Bike 2.0 (Preview 247)

  • .bikemd is now strictly list-based
  • .bikemd now represents all outline data, using Pandoc attributes when needed
  • Updated runtime tag names to better align with HTML standards — for example: link → a, emphasis → em, highlight → mark, strikethrough → s, etc.

Bike Markdown is still a work in progress, but I think a lot closer to a stable format now. Known bugs at moment: Problems with code spans and horizontal rules. Also no escaping is being performed yet, so if you type in Markdown syntax it will be interpreted as such on next file load.

The changing of runtime tag names may break some things. For example those names are used in themes, so you’ll need to update any custom themes you have. Also if you have Bike Extension code the processes attributed strings, the attribute names will have changed.

Download:

2 Likes

Well the first .bikemd demo code was so easy, only a few hours!
####################
◆ EXERCISE A
Answer these questions from the Bike preview post:
(i) What tag name now replaces "highlight"?
(ii) Which two things are named as having known problems at the moment?
(iii) What must users update because runtime tag names are used in themes?
The Bike preview post and the rows that come next have no connection to each other.
####################
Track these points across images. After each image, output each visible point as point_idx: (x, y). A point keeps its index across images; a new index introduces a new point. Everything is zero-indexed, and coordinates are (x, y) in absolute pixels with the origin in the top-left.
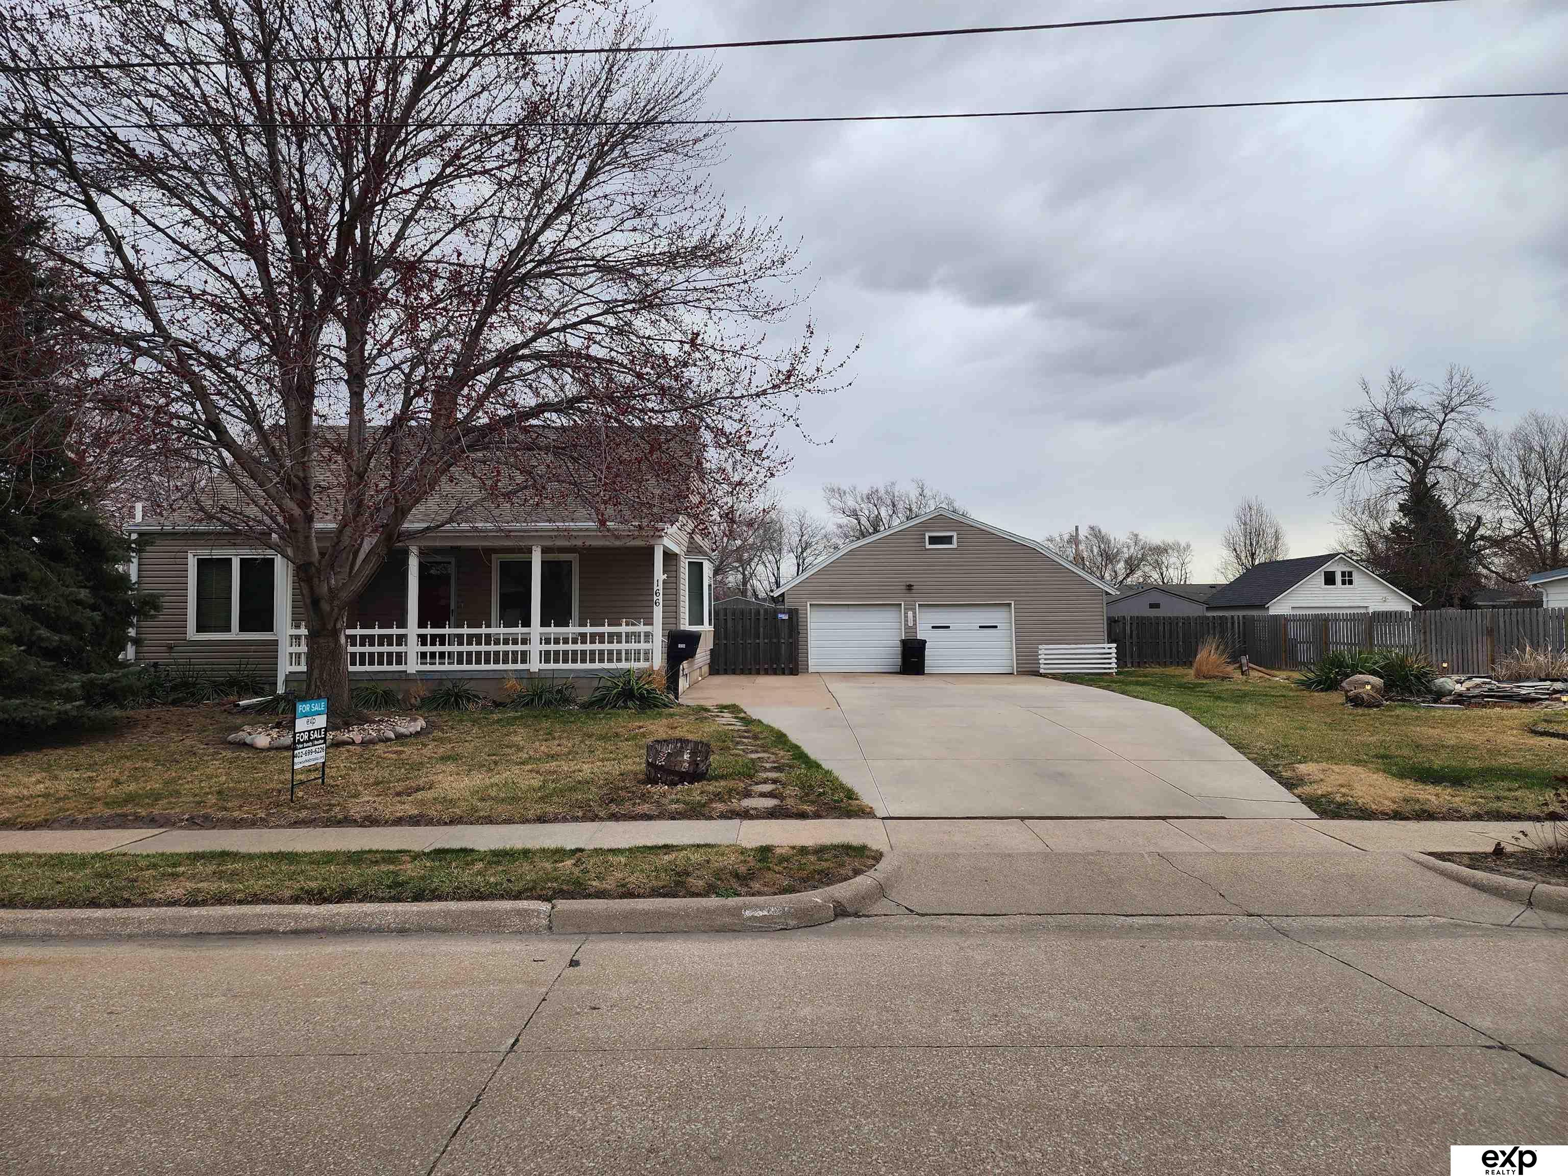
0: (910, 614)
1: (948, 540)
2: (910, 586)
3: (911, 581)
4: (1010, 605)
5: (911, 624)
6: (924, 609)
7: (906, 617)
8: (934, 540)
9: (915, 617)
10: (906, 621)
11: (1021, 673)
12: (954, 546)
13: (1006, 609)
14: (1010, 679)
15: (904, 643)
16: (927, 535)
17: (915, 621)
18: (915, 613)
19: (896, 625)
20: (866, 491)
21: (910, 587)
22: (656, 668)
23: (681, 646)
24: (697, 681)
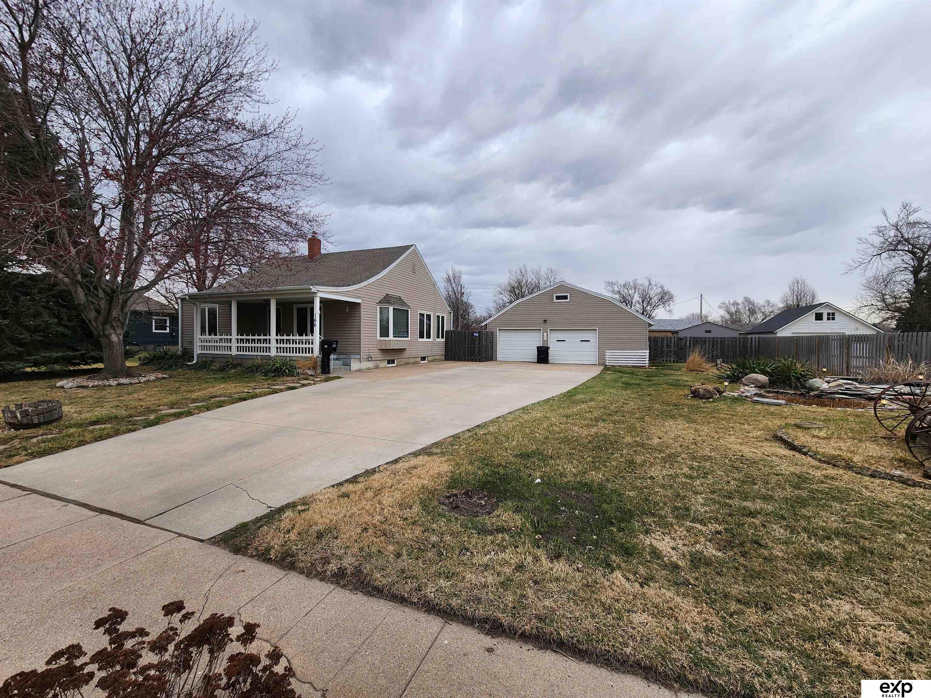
0: (545, 334)
1: (565, 297)
3: (545, 318)
4: (596, 330)
5: (545, 339)
6: (552, 332)
7: (543, 335)
8: (558, 298)
9: (547, 335)
10: (543, 337)
12: (568, 300)
13: (594, 332)
15: (539, 348)
16: (555, 295)
17: (547, 337)
18: (547, 334)
19: (538, 339)
20: (623, 283)
21: (545, 321)
22: (315, 356)
23: (326, 346)
24: (415, 363)
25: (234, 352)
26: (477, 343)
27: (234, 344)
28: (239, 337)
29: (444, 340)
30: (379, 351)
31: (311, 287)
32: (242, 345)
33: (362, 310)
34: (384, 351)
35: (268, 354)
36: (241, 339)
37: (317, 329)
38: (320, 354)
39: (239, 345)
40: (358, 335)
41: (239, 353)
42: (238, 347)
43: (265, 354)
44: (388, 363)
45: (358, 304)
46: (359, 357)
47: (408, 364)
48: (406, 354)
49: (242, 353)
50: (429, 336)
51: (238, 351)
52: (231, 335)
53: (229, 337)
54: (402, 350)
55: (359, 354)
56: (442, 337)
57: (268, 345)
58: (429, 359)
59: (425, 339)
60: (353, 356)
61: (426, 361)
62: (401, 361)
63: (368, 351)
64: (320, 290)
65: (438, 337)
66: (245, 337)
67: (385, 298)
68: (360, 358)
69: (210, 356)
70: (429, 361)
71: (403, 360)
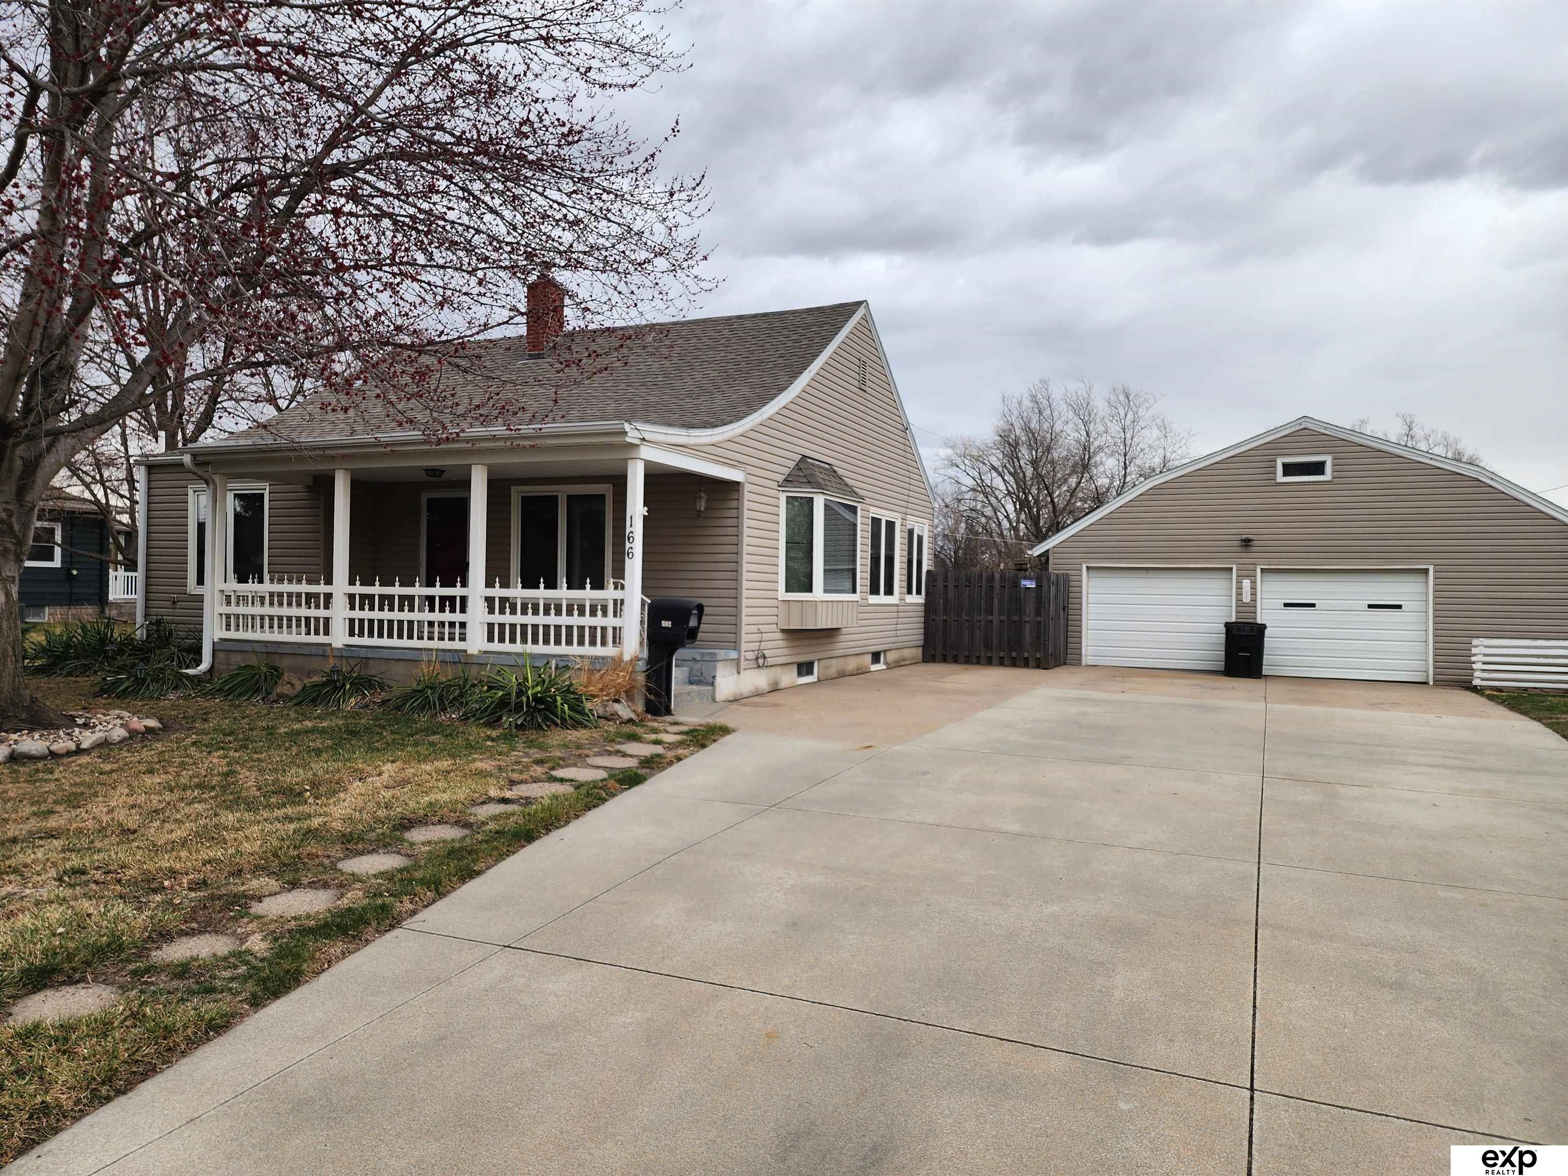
0: (1246, 583)
1: (1318, 468)
2: (1249, 540)
3: (1248, 533)
4: (1426, 571)
5: (1247, 598)
6: (1269, 577)
7: (1239, 588)
8: (1289, 469)
9: (1253, 588)
10: (1239, 595)
11: (1439, 683)
12: (1327, 477)
13: (1420, 578)
14: (1418, 694)
15: (1229, 627)
16: (1280, 462)
17: (1254, 594)
18: (1254, 583)
19: (1223, 600)
21: (1247, 543)
22: (627, 657)
23: (666, 624)
24: (861, 672)
25: (339, 637)
26: (1030, 608)
27: (340, 613)
28: (359, 589)
29: (920, 599)
30: (779, 635)
31: (627, 427)
32: (366, 614)
33: (747, 505)
34: (795, 635)
35: (457, 645)
36: (363, 597)
37: (634, 567)
38: (642, 651)
39: (357, 614)
40: (732, 584)
41: (356, 641)
42: (352, 621)
43: (447, 644)
44: (800, 674)
45: (734, 486)
46: (733, 655)
47: (842, 675)
48: (843, 644)
49: (366, 641)
50: (889, 591)
51: (352, 634)
52: (329, 582)
53: (322, 588)
54: (830, 633)
55: (735, 645)
56: (919, 592)
57: (457, 617)
58: (892, 656)
59: (882, 599)
60: (721, 654)
61: (881, 666)
62: (829, 667)
63: (756, 637)
64: (647, 436)
65: (909, 592)
66: (376, 590)
67: (798, 467)
68: (738, 660)
69: (257, 648)
70: (889, 667)
71: (834, 662)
####################
◆ EXERCISE B
Please duplicate everything in the rows from their start down to the line containing "24: (415, 363)", including that line, and leave the pictures out of your answer.

◆ WRITTEN SOLUTION A
(i) mark
(ii) Code spans and horizontal rules
(iii) Any custom themes they have

◆ WRITTEN SOLUTION B
Track these points across images. After each image, output each visible point as point_idx: (x, y). A point keeps its index across images; a new index introduces a new point. Everything is zero-indexed, and coordinates are (x, y) in absolute pixels with the origin in the top-left.
0: (910, 614)
1: (948, 540)
2: (910, 586)
3: (911, 581)
4: (1010, 605)
5: (911, 624)
6: (924, 609)
7: (906, 617)
8: (934, 540)
9: (915, 617)
10: (906, 621)
11: (1021, 673)
12: (954, 546)
13: (1006, 609)
14: (1010, 679)
15: (904, 643)
16: (927, 535)
17: (915, 621)
18: (915, 613)
19: (896, 625)
20: (866, 491)
21: (910, 587)
22: (656, 668)
23: (681, 646)
24: (697, 681)
0: (545, 334)
1: (565, 297)
3: (545, 318)
4: (596, 330)
5: (545, 339)
6: (552, 332)
7: (543, 335)
8: (558, 298)
9: (547, 335)
10: (543, 337)
12: (568, 300)
13: (594, 332)
15: (539, 348)
16: (555, 295)
17: (547, 337)
18: (547, 334)
19: (538, 339)
20: (623, 283)
21: (545, 321)
22: (315, 356)
23: (326, 346)
24: (415, 363)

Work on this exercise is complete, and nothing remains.